When we're not pigging out on raw meat amidst beautiful french families, we're eating this:

Choucroute garni - it's an Alsatian specialty of saurkraut (warmed through) garnished with sausages, smoked meats and potatoes.  We walk by this stuff at the pig butcher stalls, but never tried it until last week.  We asked the lady to explain to us what to do and how to eat it and she packed up enough for a meal for the 2 of us.  In the picture we have: 2 types of sausages, a slice of smoked pork shoulder, some boiled potatoes and the choucroute.  Who knew a steaming mound of hot sour cabbage would be so good.  There's a butcher that specializes in choucroute garni and we're going to get stuff from there next time and see how the two meals compare.

Saturday, March 7, 2009

love - a belated valentine's day post

If P and I celebrated anniversaries together, we would have just rounded our 7th year.

22 year-olds P&P having lunch at the Maggie Benston Centre at SFU.  I really dug P's "Andrew-Jackson" coif back then.  He wears it differently these days.

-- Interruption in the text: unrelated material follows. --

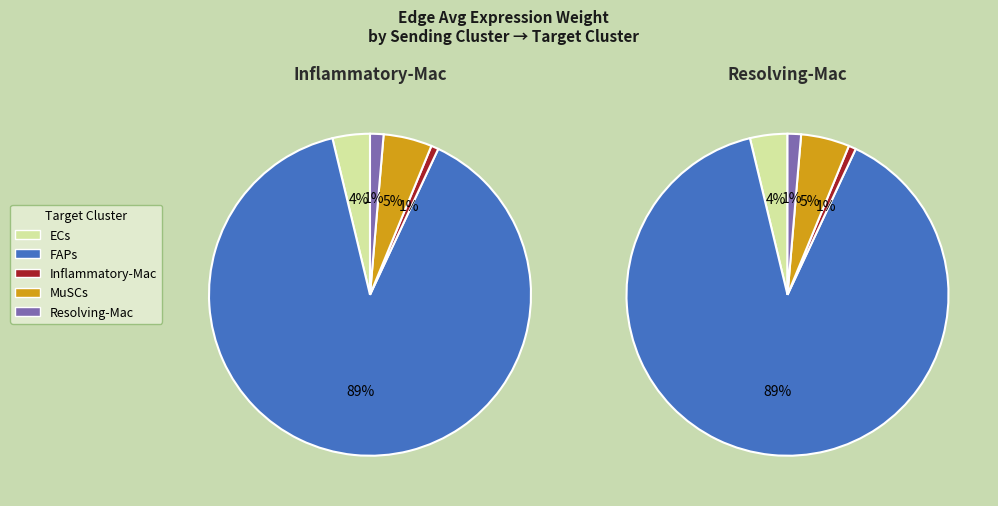

Rank the series by their maximum value, from highest to lowest.

Inflammatory-Mac, Resolving-Mac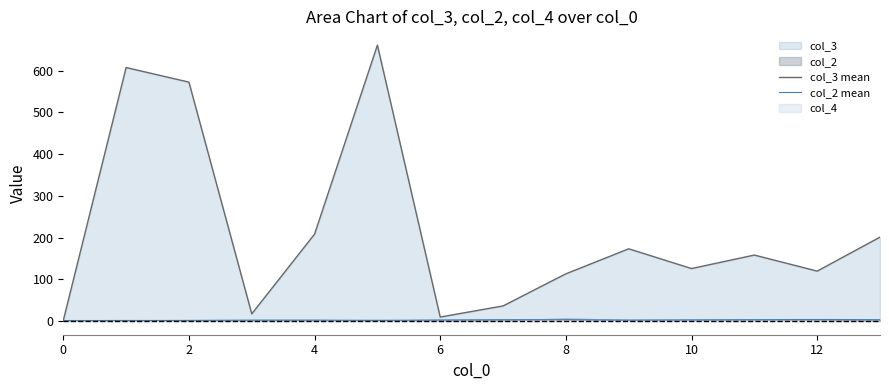

Reading left to right, extract all data points from this chart.

col_3 mean: 1.0	607.8	572.8	17.0	208.2	661.5	9.3	36.0	113.0	173.0	125.7	158.0	119.5	201.0
col_2 mean: 1.0	1.0	1.2	2.0	2.0	1.2	2.3	3.0	3.0	2.0	2.7	3.0	3.5	3.0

After 7 years together I didn't really think that there would be much more to learn about each other...I kind of felt that we were now in "new-experiences-together" mode, and less the "getting-to-know-each-other" mode.  We're at the point where we anticipate each other's sentences and jokes don't need to be finished before we mind-meld into "pault" and crack up at punchlines that never drop.  We even got each other the exact same valentine's day surprise, each having secretly dropped by the same chocolate shop minutes apart from each other.  We have always spent a lot of time together...we like to.  Since coming to Europe we've taken it all to a whole new level, like we're in one of those machines that make diamonds from carbon (what do you even call those things?), it's as if we get super intense, highly-pressurized, focalized laser beams of each other.  All pault all the time.  And yet, I'm happy to report that we still manage to learn new things about each other.  Love and romance thrive on mystery, non?  Check out these new mystery nuggets that I recently discovered in my lover:

1) P CANNOT STAND middle-aged women with short, severe bobs (straight cut bangs, straight cut everything).  He can handle the two separately, he might even like either of those components in their own right, but just NEVER together.  I found this out when we sat across from a tall norwegian woman with that kryptonitic combination, paul was made irritable and uneasy that whole train ride.  

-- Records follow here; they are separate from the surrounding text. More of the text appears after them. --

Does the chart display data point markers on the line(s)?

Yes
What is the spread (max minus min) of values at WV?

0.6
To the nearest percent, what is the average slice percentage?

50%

2) P HATES wind, or even breezes.  He gets fussy and unnerved by the slightest movement of air out of doors.  A perfectly beautifully, sunshiney day is, in Paul's opinion, ruined by the slightest traces of a breeze.  He gets so worked up about it.

   
Here we are on the windy west-coast of norway.  I am lovingly drawing P's hood, to minimize his exposure to wind.

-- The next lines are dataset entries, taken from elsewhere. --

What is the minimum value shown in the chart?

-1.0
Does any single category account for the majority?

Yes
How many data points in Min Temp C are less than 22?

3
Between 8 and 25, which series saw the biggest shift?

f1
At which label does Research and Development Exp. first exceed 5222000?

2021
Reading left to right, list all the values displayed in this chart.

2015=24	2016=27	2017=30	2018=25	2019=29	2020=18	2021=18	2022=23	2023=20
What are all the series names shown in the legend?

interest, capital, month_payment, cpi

3)P tolerates human cloning (this is a gross simplification of an hour-long debate) - like, really?  On a more positive note, we've come to the conclusion that we very much look forward to having traditional "mixies", rather than clones.


photos of the two of us together are rare.  This was at Ruby Lake on the Sunshine Coast.  Our friends V and S took us to a secret spot where we picnic-ed, swam and went to town on the rope-swing.


It's been 7 years, and P just doesn't want to hear it sometimes.